In this study, a Bland–Altman plot shows a mean difference of 5.5 mL with limit of agreement (− 98.0, 87.1), highly acceptable when compared to reference data. Analyses of previous studies support that this level of differences between the two measurements is highly acceptable in clinical practices. For example, C. Palnaes and P. Klarskov assessed the distribution of differences between data in a voiding diary manually recorded by patients and the actual volume of urine collected for 24 h and recorded by the nurse19. The Bland-Atlman plot for average urine volume during 24 h shows a limit of agreement of about 70 mL, which is similar with the results for a voided volume of each void in this study. In another study, D. R. Small et al. evaluated the measurement error of a portable bladder scanner of which use in the clinic has been well established to estimate the post-void residual. The average difference was 16.7 mL (SD: 50.2 mL), much greater than the average difference − 5.5 mL (SD: 47.2 mL) in this study20. The proudP’s VV estimation algorithm is based on the same AI architecture as used in this paper, but is trained on larger scale with more diverse data. Therefore, it is expected that the proudP application provides an accurate VV estimation, while significantly enhancing convenience of users by enabling mobile app-based, at-home measurements.

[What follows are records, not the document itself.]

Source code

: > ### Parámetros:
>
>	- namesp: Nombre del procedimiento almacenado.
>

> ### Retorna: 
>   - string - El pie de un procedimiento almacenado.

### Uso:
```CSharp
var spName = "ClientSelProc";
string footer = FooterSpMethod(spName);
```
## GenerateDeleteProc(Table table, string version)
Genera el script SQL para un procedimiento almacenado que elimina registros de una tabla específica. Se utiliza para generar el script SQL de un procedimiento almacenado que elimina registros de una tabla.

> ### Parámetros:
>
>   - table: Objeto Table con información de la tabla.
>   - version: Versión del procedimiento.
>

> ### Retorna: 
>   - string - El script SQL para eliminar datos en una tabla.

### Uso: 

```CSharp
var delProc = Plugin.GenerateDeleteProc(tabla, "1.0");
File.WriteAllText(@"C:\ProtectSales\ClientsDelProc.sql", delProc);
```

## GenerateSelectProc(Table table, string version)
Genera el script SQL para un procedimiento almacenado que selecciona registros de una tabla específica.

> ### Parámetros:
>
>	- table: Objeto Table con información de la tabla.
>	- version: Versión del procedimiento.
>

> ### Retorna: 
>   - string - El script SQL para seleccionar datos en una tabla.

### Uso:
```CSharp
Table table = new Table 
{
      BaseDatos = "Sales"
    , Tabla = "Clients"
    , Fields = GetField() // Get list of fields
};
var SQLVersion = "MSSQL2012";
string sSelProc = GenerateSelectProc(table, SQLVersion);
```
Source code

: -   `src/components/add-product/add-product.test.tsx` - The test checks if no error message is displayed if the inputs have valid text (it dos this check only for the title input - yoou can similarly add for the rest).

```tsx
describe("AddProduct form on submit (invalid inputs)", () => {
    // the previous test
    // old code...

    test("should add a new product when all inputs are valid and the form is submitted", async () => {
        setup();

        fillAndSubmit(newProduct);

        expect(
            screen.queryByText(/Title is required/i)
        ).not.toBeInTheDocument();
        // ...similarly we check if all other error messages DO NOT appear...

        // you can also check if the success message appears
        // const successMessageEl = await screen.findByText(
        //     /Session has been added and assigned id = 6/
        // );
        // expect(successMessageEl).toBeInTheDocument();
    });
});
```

This study has a few limitations. First, because the sound of urination into a commercial uroflowmeter is different from the sound that the urine hits the water surface in a toilet bowl, we chose the bodyweight change before and after urination as a reference value using a high resolution weight scale instead of measuring the volume of urine directly. Accordingly, it was important to limit not to do any other actions that could affect bodyweight between before and after urination, and it needed more effort to control it and check the compliance. Second, if the assumptions made when converting urine weight to volume are different from the actual values, additional errors may occur in individual results. However, load cell and spinning disk uroflowmeters calculate VV by assuming the density of urine is approximately 1 g/ml and are already widely used in clinical practice21. Third, the training and performance evaluation of the AI model is based on data collected from this limited number of clinic toilets in this clinical trial. Therefore, we cannot guarantee the same performance when the measuring environments change. In terms of measurement device, although it is difficult to generalize as there are only two combinations of environment and model, there was no significant difference in mean difference and a slight difference in the LoA as shown in Supplementary Table S1 and Fig. S1. But it is difficult to distinguish the exact cause with the current data, and we want to verify it later. Finally, when the urine falls on the toilet walls or in a urinal without water, totally different sounds will be produced, and this model cannot guarantee the high accuracy for these sounds. Therefore, we limit this DL model to be used only on urination on water, and this can be easily checked by male users as they are standing in front of a toilet.

Conclusions

The validation from this study demonstrates that the sound-based voided volume estimation algorithm provides highly accurate estimates of voided volumes when compared to the body weight change before and after urination across large population data from multi-site clinical trials. Additionally, it will enhance patient’s convenience as it eliminates the need for manual recording of voiding activities, associated potential errors, and inconvenience of carrying and using a voiding beaker. The ability to track daily voiding activities simply using a sound-based mobile app will likely improve patient compliance as well.